**DOSTARCZONY TEKST**
..........
Zupełnie inaczej wygląda sytuacja po polskiej stronie granicy. Kościół katolicki zajmuje w II RP pozycję uprzywilejowaną. Wojna z bolszewikami nie zakończyła się jeszcze na dobre, a władze polskie zwróciły katolikom niektóre odebrane za cara świątynie, między innymi w 1919 roku kościół w Duniłowiczach.

Kościół w Duniłowiczach przerobiony na cerkiew. Zdjęcie z początku XX wieku. W 1919 roku świątynia została zwrócona katolikom
Co prawda, Warszawa nie zawsze postępuje w ten sposób. Odrodzone państwo polskie nie potrzebuje konfliktów religijnych i tam, gdzie prawosławni stanowią znaczną część mieszkańców, cerkwie nie są im odbierane. I na przykład w Głębokiem dawny kościół karmelitów pozostał świątynią prawosławną, choć katolicka społeczność miasta domagała się jego zwrotu.

W międzywojennej Polsce Kościół nie był oddzielony od państwa, przez co miał wielki wpływ na oświatę. Przy parafiach i klasztorach zakładano szkoły, domy dziecka, szpitale. Na terenach nazywanych zarówno Zachodnią Białorusią, jak i Kresami Wschodnimi, w dwudziestoleciu międzywojennym stawia się nowe kościoły, odradza wspólnoty klasztorne, a w Pińsku powstaje seminarium.
..........
**ZADANIE A**
Sprawdź, czy poniższe stwierdzenia zgadzają się z tekstem o Kościele w II RP, i przy każdym odpowiedz „tak” lub „nie”, cytując dosłownie rozstrzygające słowa tekstu. (i) W 1919 roku władze polskie zwróciły katolikom kościół w Duniłowiczach. (ii) Dawny kościół karmelitów w Głębokiem został oddany katolikom. (iii) W Pińsku powstało seminarium.

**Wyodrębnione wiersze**
..........
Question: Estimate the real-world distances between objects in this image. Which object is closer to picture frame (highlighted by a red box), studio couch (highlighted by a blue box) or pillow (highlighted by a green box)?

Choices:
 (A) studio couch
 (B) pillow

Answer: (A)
..........
**ZADANIE B**
Przepisz wiernie wszystkie wyodrębnione wiersze zamieszczone powyżej, zachowując każdą linijkę bez zmian.

**PEŁNA ODPOWIEDŹ A**
(i) Tak: „władze polskie zwróciły katolikom niektóre odebrane za cara świątynie, między innymi w 1919 roku kościół w Duniłowiczach”.
(ii) Nie: „w Głębokiem dawny kościół karmelitów pozostał świątynią prawosławną”.
(iii) Tak: „a w Pińsku powstaje seminarium”.

**PEŁNA ODPOWIEDŹ B**
Question: Estimate the real-world distances between objects in this image. Which object is closer to picture frame (highlighted by a red box), studio couch (highlighted by a blue box) or pillow (highlighted by a green box)?

Choices:
 (A) studio couch
 (B) pillow

Answer: (A)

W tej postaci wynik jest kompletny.